After an initial public offering in March 2016, 26.4% of Senvion shares are now in free-float.
Trouble in India
To revive its India business after the Suzlon ownership era, "definitive agreements" were reached in August 2016 to acquire wind-turbine nacelle production facilities in Baramati and other assets of Kenersys India from its owners, Indian industrial group Kalyani.
"For Senvion, India is very important as a production location, and for our strategic orientation in the region," a company spokesman said in September 2017.
However, asked whether the factory is running, a year after the acquisition announcement, he said the takeover of the Kenersys assets was not yet completed, so he could not divulge further details. "Kenersys' performance is not satisfying us very much, so we are in an ongoing discussion," he added.
On top of that, the "firm framework agreement with one of the large Indian independent power producers" for 220 turbines totalling more than 500MW, announced by Senvion in December 2016, "has exclusivity, but is neither a firm order nor yet a conditional order," the company said in early September.
The turbines were planned to be installed in 2017-2019, with commissioning of the first site by the end of 2017. But given the "messy transition" from feed-in-tariffs to competitive tendering that India is currently experiencing, installation expectations have changed.
Under the new system the client, which Senvion still declines to name, has to win at auction, and this now drives installation expectations. Senvion continues to work with the client, however, and the new turbines "will be supplied out of India", the company said.
Meanwhile, despite trade union and works council protests, Senvion's new owners have begun tearing up the company's German roots.
Senvion's nacelle assembly works at Husum in Schleswig-Holstein, and Trampe in Brandenburg were closed on 31 August.
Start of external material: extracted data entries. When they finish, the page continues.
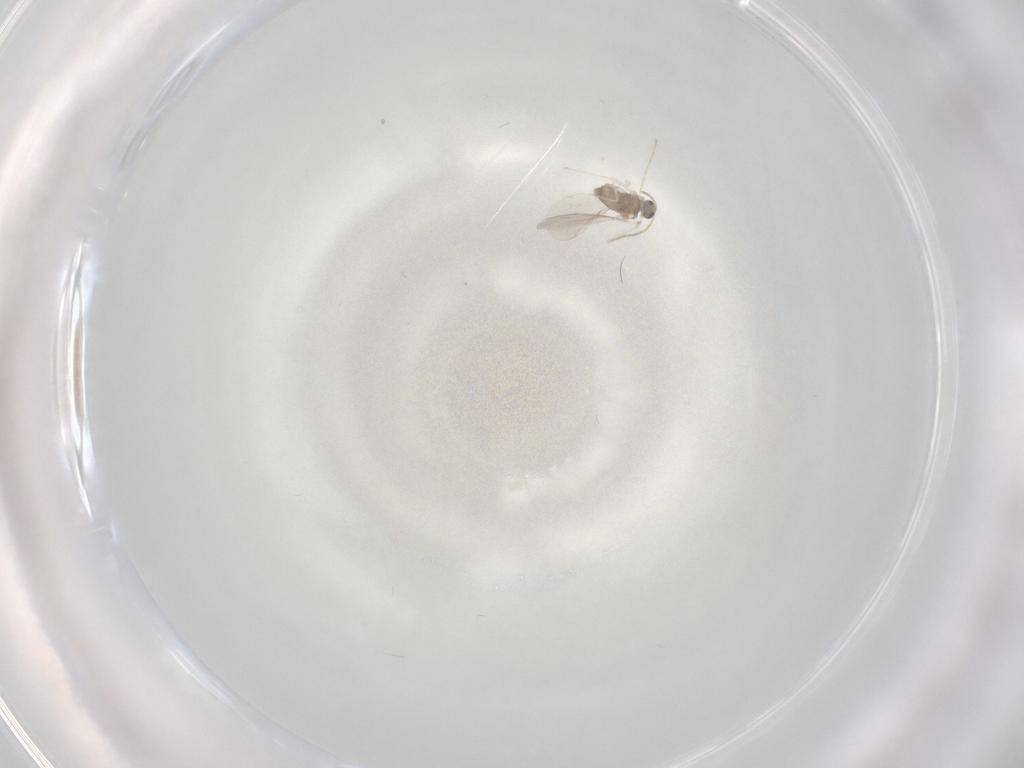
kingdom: Animalia
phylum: Arthropoda
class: Insecta
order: Diptera
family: Cecidomyiidae
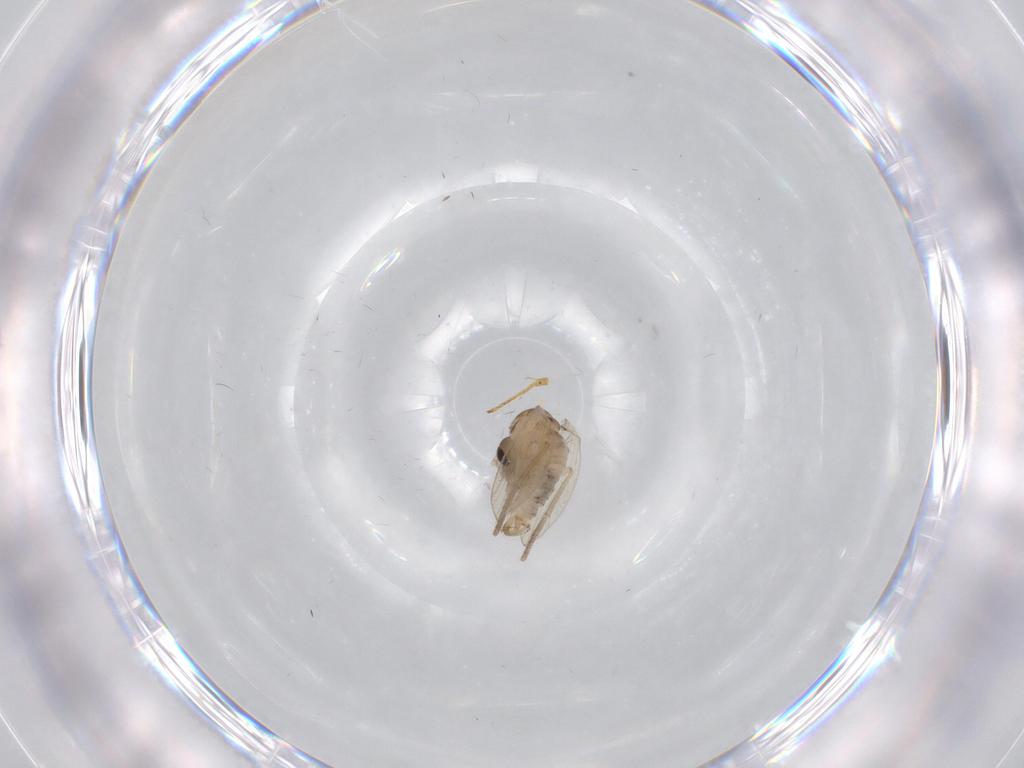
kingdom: Animalia
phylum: Arthropoda
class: Insecta
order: Diptera
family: Psychodidae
They will be followed by the company's Powerblades rotor-blade works in Bremerhaven on 31 January 2018, according to the local IG Metall trade union branch.
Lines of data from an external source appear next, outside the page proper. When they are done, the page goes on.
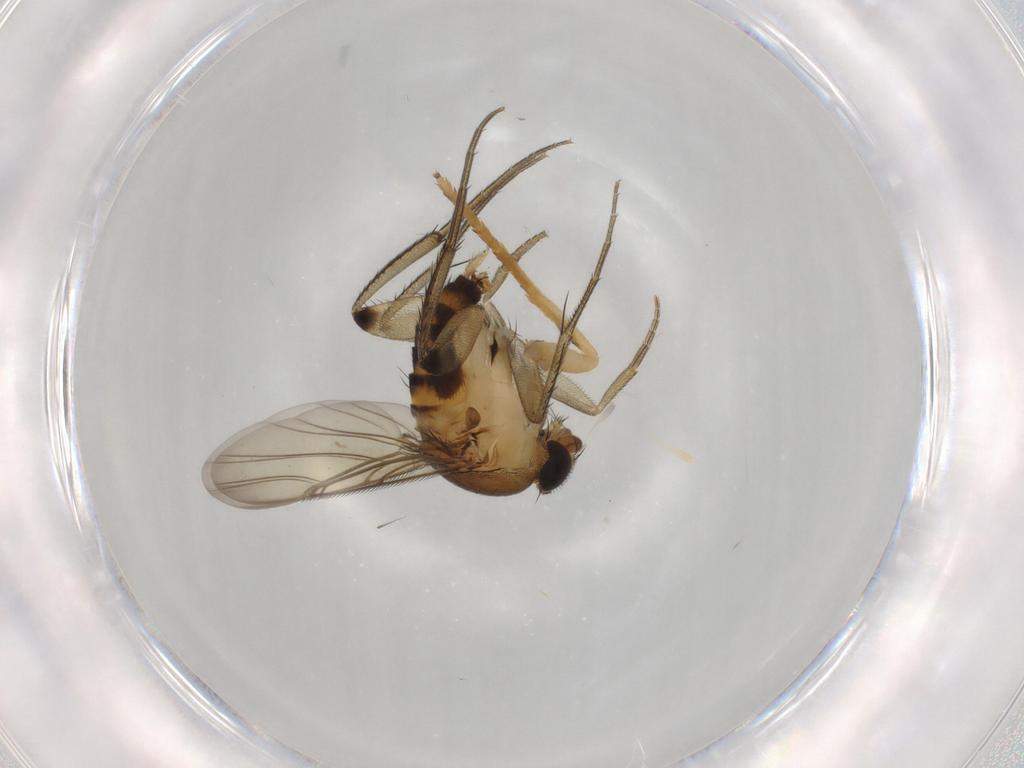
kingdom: Animalia
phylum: Arthropoda
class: Insecta
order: Diptera
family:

The company's in-house blade production will then be carried out at the Powerblades works in Portugal, as well as at the two small Euros works in southern Poland, acquired in November 2016, augmented by a deal with TPI for supplies beginning in the first quarter of 2018.
Senvion has only guaranteed production and employment at its nacelle factory in Bremerhaven until the end of 2019, according to IG Metall. "We can only speculate on what the company is planning for beyond that," Heiko Messerschmidt, spokesman for the regional division of trade union IG Metall, said.
In September, Senvion confirmed it was cutting nacelle production capacity by 25% to 2.7GW, leaving production ongoing at Bremerhaven in Germany (current capacity 1.1GW), Oliveira de Frades in Portugal (capacity 1GW) and Baramati in India (current capacity 0.25GW, but with potential to expand).
Senvion's production capacity will therefore be around 1GW more than the company installed in 2016 at 1.76GW.
At least Senvion remains bullish on offshore, stressing things have moved on since March 2016, when it noted future offshore business "could be at risk, should not enough new orders be signed, for example, due to our inability to locate an appropriate joint venture partner for our offshore business".
Senvion plans to strengthen its product portfolio and aim for growth in existing and new markets, the spokesman said.
In March 2017, Senvion said the feasibility study for the new offshore product — the 6.2M152 turbine with power and rotor upgrade — was complete, and product design and power curve were due in 2017, with market feedback then awaited before triggering the next investment phase.
Without divulging further details, the company confirmed in September 2017 that it is working on a 10MW platform. "In the end, it will be even bigger than 10MW."